Brazil’s Valley of the Moon
It’s man versus rock at Vale da Lua
Image: Jaoa Vicente
Vale da Lua or Valley of the Moon in the Brazilian Highlands is part of the Chapada dos Veadeiros National Park. Comparisons with the Moon are not so farfetched as the ancient plateau is almost as old as the stars – at 1.8 billion years (yes, that’s with a ‘b’!), it houses some of the oldest rock formations on Earth.

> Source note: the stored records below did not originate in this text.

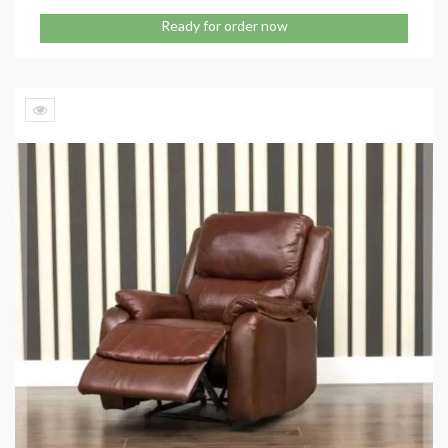
Ready for order now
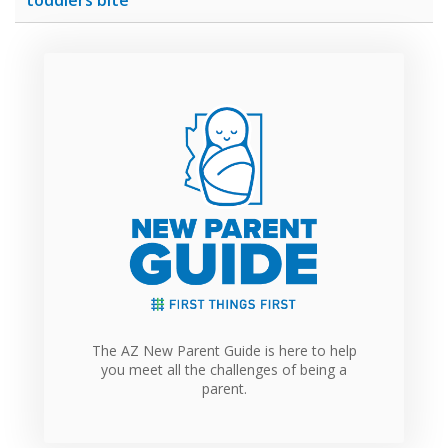
The AZ New Parent Guide is here to help
you meet all the challenges of being a
parent.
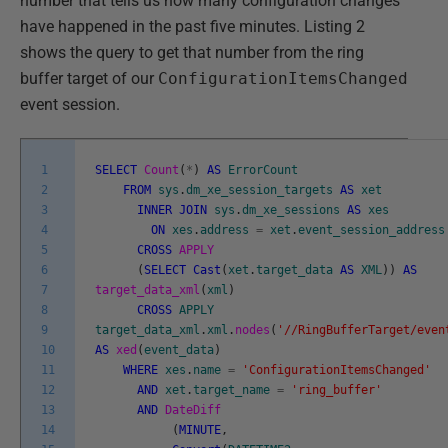
number that tells us how many configuration changes
have happened in the past five minutes. Listing 2
shows the query to get that number from the ring
buffer target of our
ConfigurationItemsChanged
event session.
1
SELECT
Count
(
*
)
AS
ErrorCount
2
FROM
sys
.
dm_xe_session_targets
AS
xet
3
INNER
JOIN
sys
.
dm_xe_sessions
AS
xes
4
ON
xes
.
address
=
xet
.
event_session_address
5
CROSS
APPLY
6
(
SELECT
Cast
(
xet
.
target_data
AS
XML
)
)
AS
7
target_data_xml
(
xml
)
8
CROSS
APPLY
9
target_data_xml
.
xml
.
nodes
(
'//RingBufferTarget/even
10
AS
xed
(
event_data
)
11
WHERE
xes
.
name
=
'ConfigurationItemsChanged'
12
AND
xet
.
target_name
=
'ring_buffer'
13
AND
DateDiff
14
(
MINUTE
,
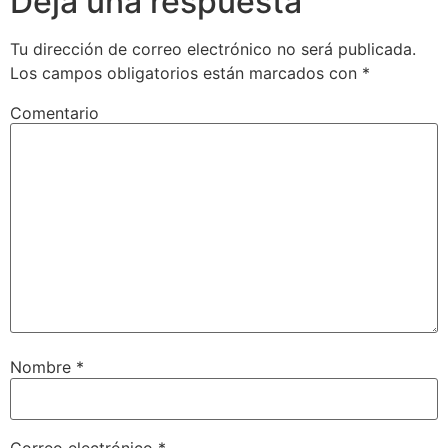
Deja una respuesta
Tu dirección de correo electrónico no será publicada.
Los campos obligatorios están marcados con
*
Comentario
Nombre
*
Correo electrónico
*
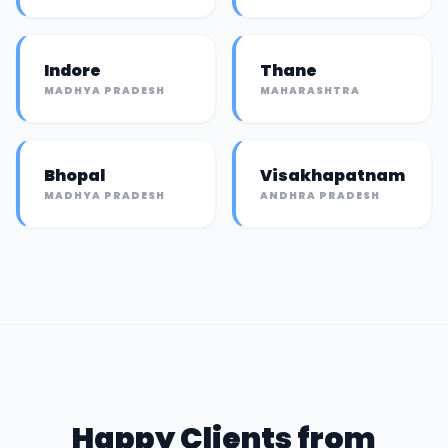
Indore
Thane
MADHYA PRADESH
MAHARASHTRA
Bhopal
Visakhapatnam
MADHYA PRADESH
ANDHRA PRADESH
Happy Clients from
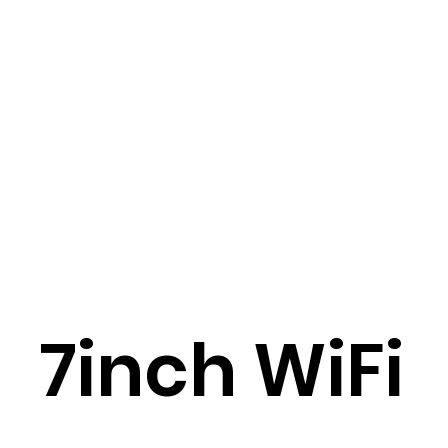
7inch WiFi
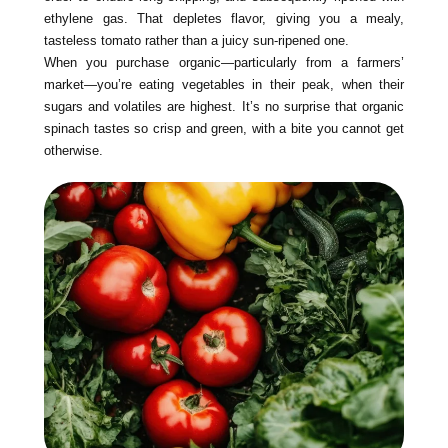
ethylene gas. That depletes flavor, giving you a mealy,
tasteless tomato rather than a juicy sun-ripened one.
When you purchase organic—particularly from a farmers’
market—you’re eating vegetables in their peak, when their
sugars and volatiles are highest. It’s no surprise that organic
spinach tastes so crisp and green, with a bite you cannot get
otherwise.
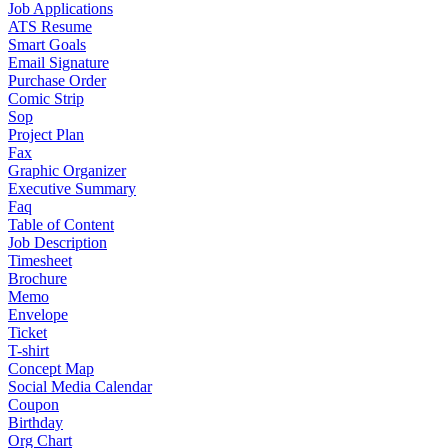
Job Applications
ATS Resume
Smart Goals
Email Signature
Purchase Order
Comic Strip
Sop
Project Plan
Fax
Graphic Organizer
Executive Summary
Faq
Table of Content
Job Description
Timesheet
Brochure
Memo
Envelope
Ticket
T-shirt
Concept Map
Social Media Calendar
Coupon
Birthday
Org Chart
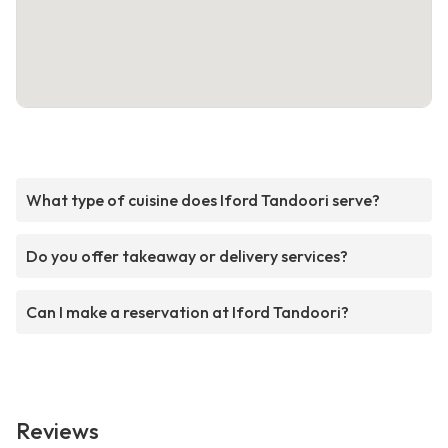
What type of cuisine does Iford Tandoori serve?
Do you offer takeaway or delivery services?
Can I make a reservation at Iford Tandoori?
Reviews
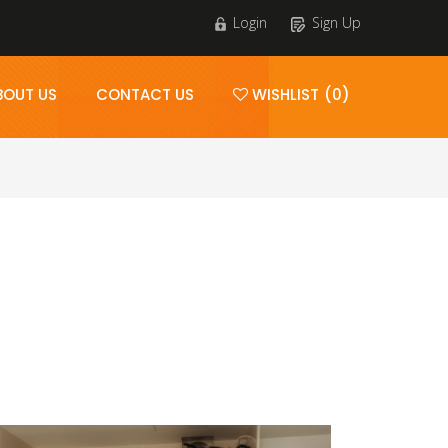
Login
Sign Up
BOUT US
CONTACT US
WISHLIST (0)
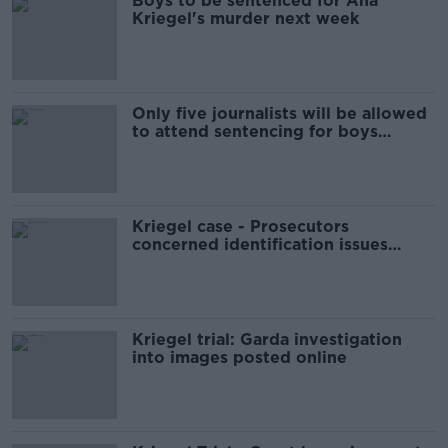
Boys to be sentenced for Ana
Kriegel's murder next week
Only five journalists will be allowed
to attend sentencing for boys
convicted of Ana Kriegel murder
Kriegel case - Prosecutors
concerned identification issues
could 'flare up' again
Kriegel trial: Garda investigation
into images posted online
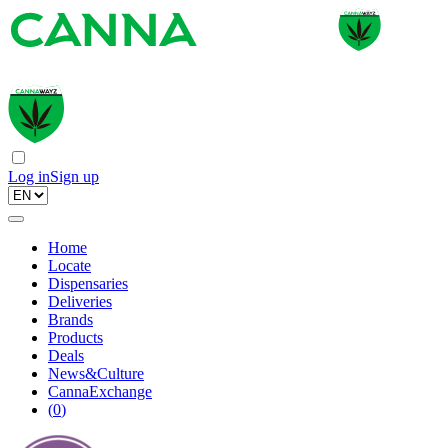
Log in
Sign up
Home
Locate
Dispensaries
Deliveries
Brands
Products
Deals
News&Culture
CannaExchange
(
0
)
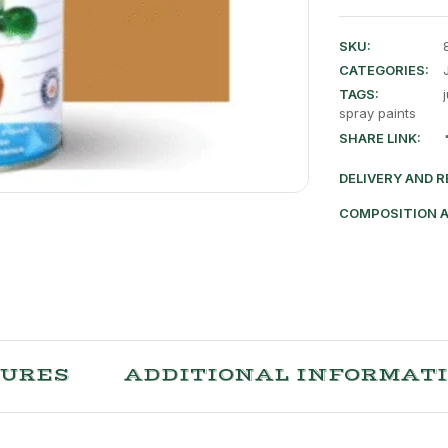
SKU:
CATEGORIES:
TAGS:
spray paints
SHARE LINK:
DELIVERY AND 
COMPOSITION 
TURES
ADDITIONAL INFORMAT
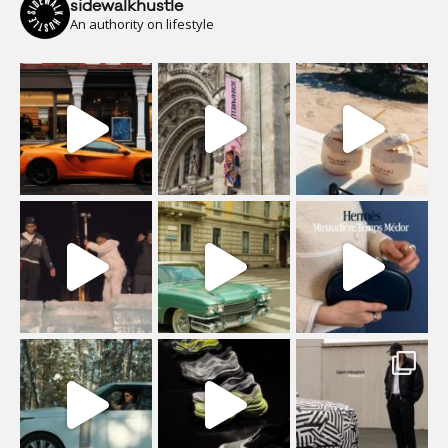
sidewalkhustle
An authority on lifestyle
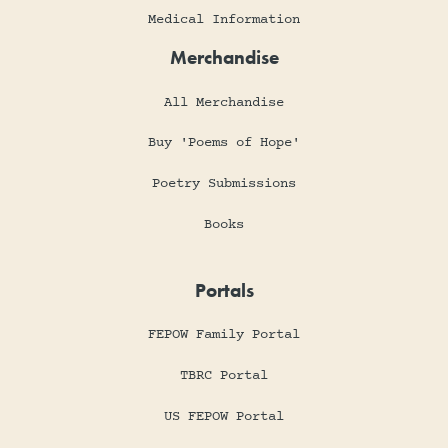
Medical Information
Merchandise
All Merchandise
Buy 'Poems of Hope'
Poetry Submissions
Books
Portals
FEPOW Family Portal
TBRC Portal
US FEPOW Portal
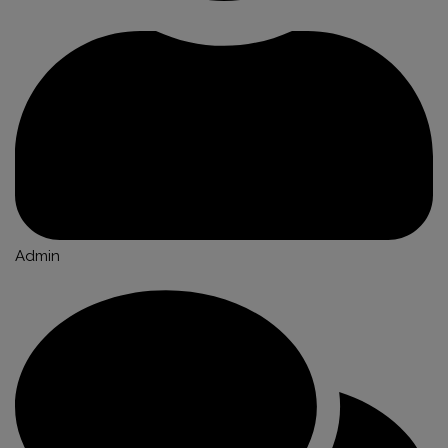
Admin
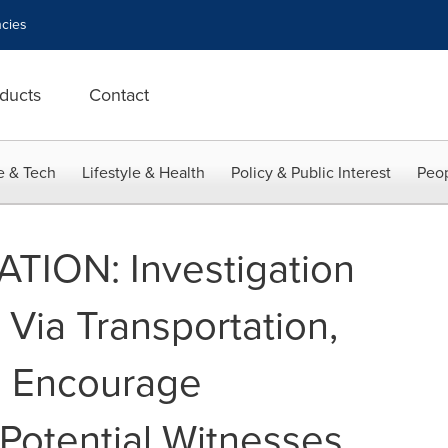
cies
ducts
Contact
e & Tech
Lifestyle & Health
Policy & Public Interest
Peop
TION: Investigation
 Via Transportation,
ys Encourage
 Potential Witnesses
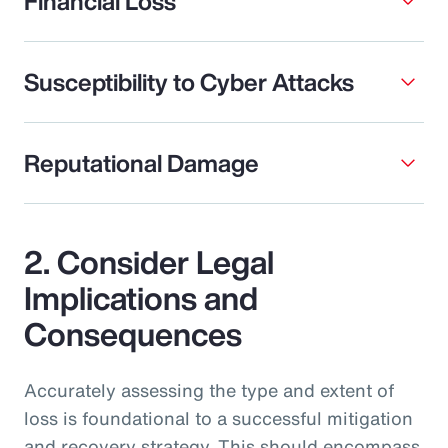
Financial Loss
Susceptibility to Cyber Attacks
Reputational Damage
2. Consider Legal
Implications and
Consequences
Accurately assessing the type and extent of
loss is foundational to a successful mitigation
and recovery strategy. This should encompass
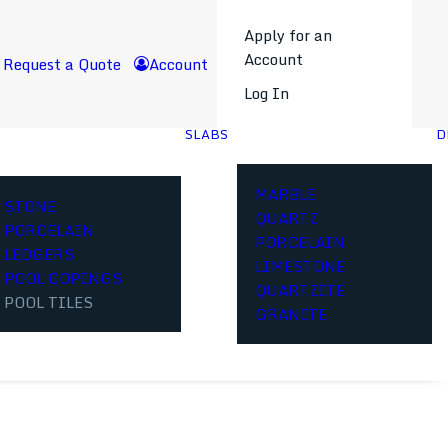
Apply for an
Account
Request a Quote
Account
Log In
SLABS
D
MARBLE
STONE
QUARTZ
PORCELAIN
PORCELAIN
LEDGERS
LIMESTONE
POOL COPINGS
QUARTZITE
POOL TILES
GRANITE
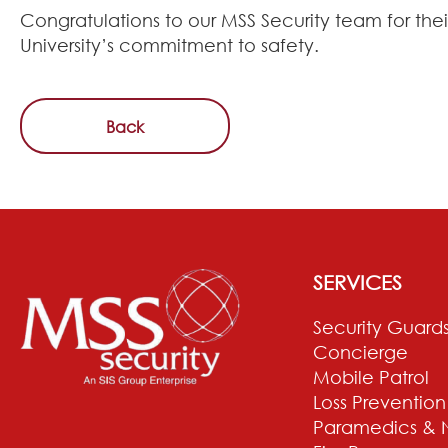
Congratulations to our MSS Security team for thei
University’s commitment to safety.
Back
SERVICES
Security Guard
Concierge
Mobile Patrol
Loss Prevention
Paramedics & 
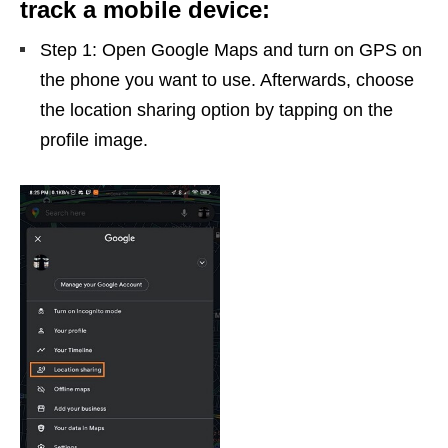
track a mobile device:
Step 1: Open Google Maps and turn on GPS on
the phone you want to use. Afterwards, choose
the location sharing option by tapping on the
profile image.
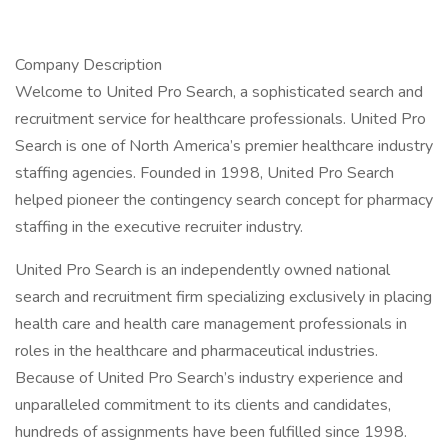
Company Description
Welcome to United Pro Search, a sophisticated search and
recruitment service for healthcare professionals. United Pro
Search is one of North America’s premier healthcare industry
staffing agencies. Founded in 1998, United Pro Search
helped pioneer the contingency search concept for pharmacy
staffing in the executive recruiter industry.
United Pro Search is an independently owned national
search and recruitment firm specializing exclusively in placing
health care and health care management professionals in
roles in the healthcare and pharmaceutical industries.
Because of United Pro Search’s industry experience and
unparalleled commitment to its clients and candidates,
hundreds of assignments have been fulfilled since 1998.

Smooth and silent witnesses of time:
Image: Vitorio Benedetti
Chapada dos Veadeiros, declared a UNESCO World Heritage Site in 2001, is famous for its breathtaking landscape, flora and fauna, so much so that the strange beauty of Vale da Lua is often just mentioned as an aside. But the peculiar, moon-like valley is worth a visit just by itself and its visitors are awed by the smooth, grey rocks that have been washed out by the crystal clear waters of the San Miguel River over the ages.
These are clearly moon rocks, or are they?
Image: Vitorio Benedetti
The friction of sand carried in the water has dug small craters into the rocks, especially where the rapids are strongest. Vale da Lua is a work in progress and will change further due to the constant shaping of the water. The heavy and sudden downpours during the rainy season make sure that the river never runs dry and that visitors stay at bay.
The steady stream that carves the stone:
Image: Nilton Aguillar deCosta
The Chapada dos Veadeiros National Park in the state of Goias, a few kilometers from the town of Sao Jorge, today occupies an area of 65,515 ha (655 sq km) – only about one tenth of what it was when created as National Park Tocantins with an area of 650,000 ha on January 11, 1961 by then-President Juscelino Kubitscheck.
Climbing among ancient rocks:
Image: Ana Cotta
The high-altitude Cerrado or open pasture sports elevations of between 600 and 1650 meters and is Central Brazil’s highest plain. The park’s highest point is Serra da Santana at 1691 meters above sea level. As one of Brazil’s areas of greatest biodiversity, the rich fauna includes many endangered species like the pampas deer, the maned wolf, the ema, anteater, giant armadillo and many others. Many of the local plant varieties – 25 types of orchids, for example – are unique to the area.
The national park as captured via SPOT satellite:
The park’s mineral rich rocks – quartz with various crystals – were long exploited by miners but, realising the area’s potential as a nature sanctuary, 3% of the park’s area is today used for tourism, the rest for research and preservation. Many therapists and nature lovers swear by the energy and healing power of the area’s rock crystals.
Looks like moon rocks:
Image: Leonardo C. Fleck
Keeping impending climate changes in mind, we couldn’t agree more with UNESCO’s plea to preserve the area as a species’ refuge, just as it has been for millennia:
“The two sites [Chapada dos Veadieros and Emas National Park] contain flora and fauna and key habitats that characterize the Cerrado – one of the world’s oldest and most diverse tropical ecosystems. For millennia, these sites have served as refuge for several species during periods of climate change and will be vital for maintaining the biodiversity of the Cerrado region during future climate fluctuations.”